To set up this experiment, the first thing I did was grow my bacterial cultures, which contained siRNA, that would be used to silence a targeted gene, on a Monday evening. The bacteria were then incubated for 16 hours. After 16 hours a 100 microliter spot of each bacterium was placed on a RNAi plate and incubated at room temperature for 24 hours. On Wednesday morning I set up my experiment, placing 5 L4 N2 C.elegans hermaphrodites on each plate and incubating them at 22 degrees Celsius overnight. On Thursday I picked off the matured C. elegans hermaphrodites, leaving on the plates the eggs which had been laid. Then on Friday I counted the amount of hatched and unhatched eggs on each plate. The results of this experiment showed that silencing the M05D6.2 gene in N2 hermaphrodite C.elegans had no effect in progeny count. This is exactly the result we wanted to see. Showing that this gene does not play a role in hermaphrodite fertility helps solidify our previous conclusion that the M05D6.2 gene plays a role in male fertility.
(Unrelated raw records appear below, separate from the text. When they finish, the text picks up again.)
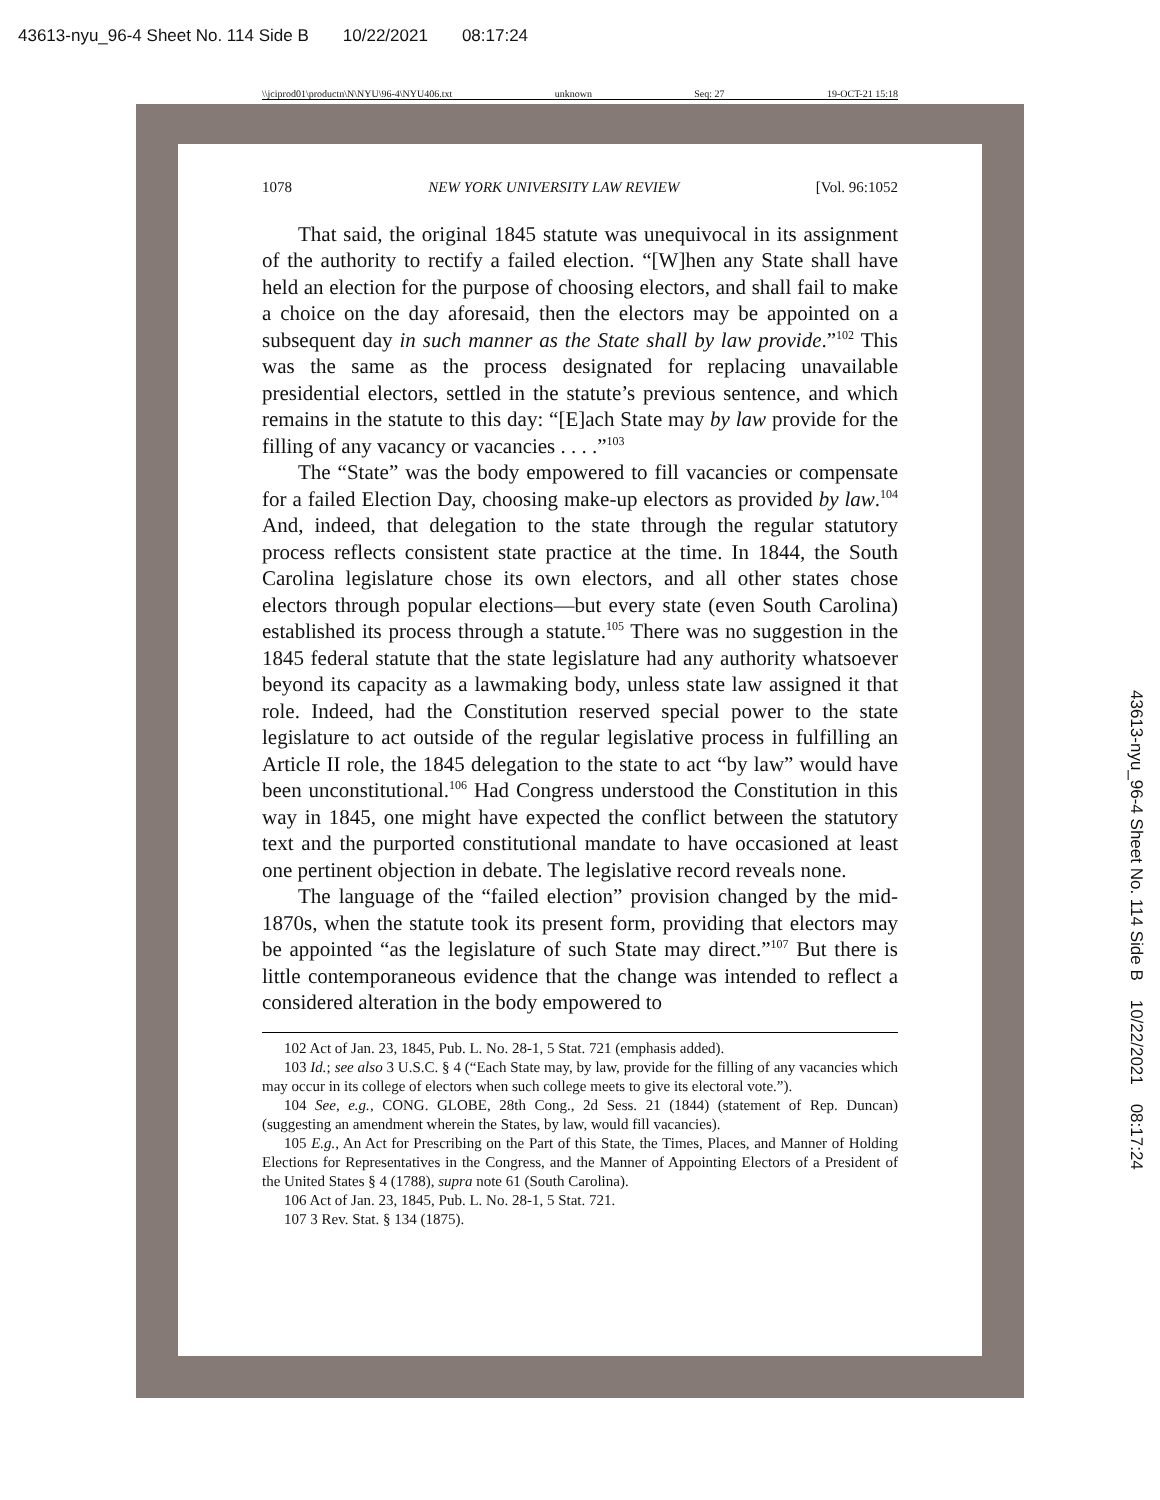43613-nyu_96-4 Sheet No. 114 Side B 10/22/2021 08:17:24
43613-nyu_96-4 Sheet No. 114 Side B 10/22/2021 08:17:24
\\jciprod01\productn\N\NYU\96-4\NYU406.txt unknown Seq: 27 19-OCT-21 15:18
1078 NEW YORK UNIVERSITY LAW REVIEW [Vol. 96:1052
That said, the original 1845 statute was unequivocal in its assignment of the authority to rectify a failed election. “[W]hen any State shall have held an election for the purpose of choosing electors, and shall fail to make a choice on the day aforesaid, then the electors may be appointed on a subsequent day in such manner as the State shall by law provide.”<sup>102</sup> This was the same as the process designated for replacing unavailable presidential electors, settled in the statute’s previous sentence, and which remains in the statute to this day: “[E]ach State may by law provide for the filling of any vacancy or vacancies . . . .”<sup>103</sup>
The “State” was the body empowered to fill vacancies or compensate for a failed Election Day, choosing make-up electors as provided by law.<sup>104</sup> And, indeed, that delegation to the state through the regular statutory process reflects consistent state practice at the time. In 1844, the South Carolina legislature chose its own electors, and all other states chose electors through popular elections—but every state (even South Carolina) established its process through a statute.<sup>105</sup> There was no suggestion in the 1845 federal statute that the state legislature had any authority whatsoever beyond its capacity as a lawmaking body, unless state law assigned it that role. Indeed, had the Constitution reserved special power to the state legislature to act outside of the regular legislative process in fulfilling an Article II role, the 1845 delegation to the state to act “by law” would have been unconstitutional.<sup>106</sup> Had Congress understood the Constitution in this way in 1845, one might have expected the conflict between the statutory text and the purported constitutional mandate to have occasioned at least one pertinent objection in debate. The legislative record reveals none.
The language of the “failed election” provision changed by the mid-1870s, when the statute took its present form, providing that electors may be appointed “as the legislature of such State may direct.”<sup>107</sup> But there is little contemporaneous evidence that the change was intended to reflect a considered alteration in the body empowered to
102 Act of Jan. 23, 1845, Pub. L. No. 28-1, 5 Stat. 721 (emphasis added).
103 Id.; see also 3 U.S.C. § 4 (“Each State may, by law, provide for the filling of any vacancies which may occur in its college of electors when such college meets to give its electoral vote.”).
104 See, e.g., CONG. GLOBE, 28th Cong., 2d Sess. 21 (1844) (statement of Rep. Duncan) (suggesting an amendment wherein the States, by law, would fill vacancies).
105 E.g., An Act for Prescribing on the Part of this State, the Times, Places, and Manner of Holding Elections for Representatives in the Congress, and the Manner of Appointing Electors of a President of the United States § 4 (1788), supra note 61 (South Carolina).
106 Act of Jan. 23, 1845, Pub. L. No. 28-1, 5 Stat. 721.
107 3 Rev. Stat. § 134 (1875).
Along with collecting the data from this experiment, I have also been performing statistical analysis using a program called R. The next step in my research will be to learn how to use a technique known as microscopy to view internally the impact of the RNAi treatments on male C. elegans as well as hermaphrodites. I will also be setting up a new cross between two different C. elegans strains to see how the fertility of these two strains are effected after being exposed to the RNAi treatment.